# winter camo



## sasquatch2000 (Feb 2, 2007)

Do people use "winter camo", meaning white?

If so, what is a good, cheap source?

Or do you wear regular winter clothes with a white overall/jumpsuit over it?

Thanks.


----------



## xdeano (Jan 14, 2005)

ghost camo is good stuff.

winter camo is anything that will blend in with snow.

You can use anything for a jumpsuit to a white bed sheet. Anything that makes you blend in will work.
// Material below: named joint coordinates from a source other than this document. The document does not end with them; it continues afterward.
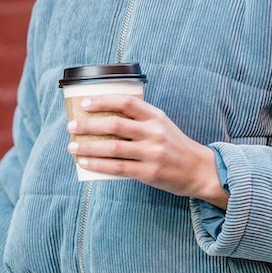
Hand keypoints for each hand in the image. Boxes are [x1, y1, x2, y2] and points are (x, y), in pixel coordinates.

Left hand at [66, 94, 227, 207]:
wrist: (200, 170)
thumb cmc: (174, 146)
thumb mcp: (162, 125)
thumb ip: (139, 121)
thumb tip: (102, 120)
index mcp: (156, 116)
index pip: (126, 102)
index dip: (103, 100)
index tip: (85, 104)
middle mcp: (154, 132)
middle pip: (115, 124)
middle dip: (88, 125)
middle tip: (71, 126)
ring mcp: (152, 153)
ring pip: (113, 147)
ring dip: (88, 147)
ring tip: (72, 147)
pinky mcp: (149, 172)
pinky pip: (118, 167)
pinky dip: (98, 165)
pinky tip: (85, 163)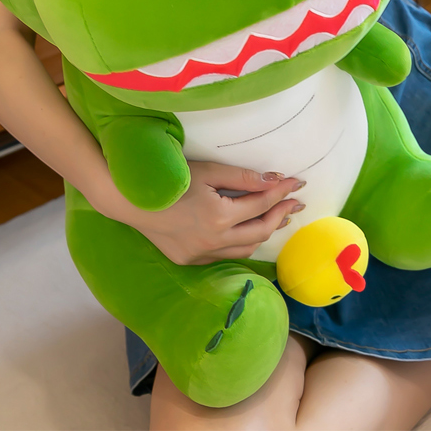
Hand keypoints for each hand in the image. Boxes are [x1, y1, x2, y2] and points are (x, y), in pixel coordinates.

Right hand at [116, 161, 305, 264]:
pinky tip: (247, 233)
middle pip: (260, 231)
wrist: (132, 201)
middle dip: (280, 215)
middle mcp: (214, 240)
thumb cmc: (171, 179)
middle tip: (295, 202)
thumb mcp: (209, 171)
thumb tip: (274, 180)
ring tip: (278, 217)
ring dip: (263, 232)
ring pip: (245, 249)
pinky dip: (241, 243)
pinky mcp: (191, 260)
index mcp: (219, 216)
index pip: (261, 205)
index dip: (282, 193)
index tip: (298, 183)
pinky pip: (225, 255)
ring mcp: (202, 254)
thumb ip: (243, 177)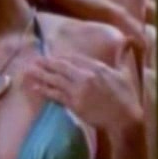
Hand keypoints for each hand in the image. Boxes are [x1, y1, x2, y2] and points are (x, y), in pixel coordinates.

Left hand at [22, 54, 142, 129]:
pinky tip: (35, 87)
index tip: (52, 57)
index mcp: (97, 67)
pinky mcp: (75, 104)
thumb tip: (128, 41)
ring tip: (28, 71)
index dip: (61, 58)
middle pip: (62, 66)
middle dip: (47, 63)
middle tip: (34, 60)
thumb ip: (122, 56)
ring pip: (56, 79)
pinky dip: (45, 90)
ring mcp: (79, 90)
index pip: (74, 58)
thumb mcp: (125, 73)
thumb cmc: (127, 96)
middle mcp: (86, 75)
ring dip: (41, 74)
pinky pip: (56, 95)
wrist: (125, 117)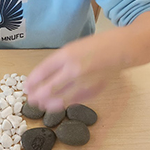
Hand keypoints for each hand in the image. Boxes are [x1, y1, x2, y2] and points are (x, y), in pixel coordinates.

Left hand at [24, 11, 149, 111]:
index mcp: (66, 54)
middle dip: (38, 95)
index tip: (25, 87)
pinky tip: (57, 105)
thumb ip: (60, 61)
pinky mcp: (94, 89)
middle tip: (30, 99)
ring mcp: (84, 80)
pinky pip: (76, 99)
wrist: (124, 48)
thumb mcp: (74, 47)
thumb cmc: (97, 44)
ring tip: (41, 104)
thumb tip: (44, 75)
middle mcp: (73, 68)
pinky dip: (65, 103)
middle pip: (49, 87)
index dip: (32, 81)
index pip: (43, 70)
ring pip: (61, 97)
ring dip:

you can usually get some of the old military type stuff at any surplus store, fleetfarm cares it, ebay should have it. It is mostly white with small dark areas on it.


----------



## Fallguy (Jan 23, 2004)

I wear snow camo coveups over my insulated stuff. I like my Natgear snow. They are comofortable to move in and I like the pattern when you are in spotty snow cover.


----------



## Sponsy12 (Nov 22, 2004)

I use the "open country" snow camo cover ups from cabelas, it was only like 20 bucks a piece so its not bad of a price. And I just wear my snowmobile bibs underneath so I stay warm and dry.


----------



## fingerz42 (Aug 13, 2006)

I have the coverups too.. pants and coat.. and i have snow gloves which i got at a rocky boots store.. and i have a snow camo hat which i got at a whitetail store..


----------



## Brad.T (Mar 29, 2004)

Snow Ghost coverups or their insulated gear i own both and believe it is the best snow camo for this part of the country hands down


----------



## HUNTING JUNKY (Feb 24, 2006)

I would buy natural gear snow camo... but a very cheap alternative is just a plain white tivek suit..


----------



## LeviM (Dec 3, 2006)

I agree Brad Snow ghost, blends in so well!!


----------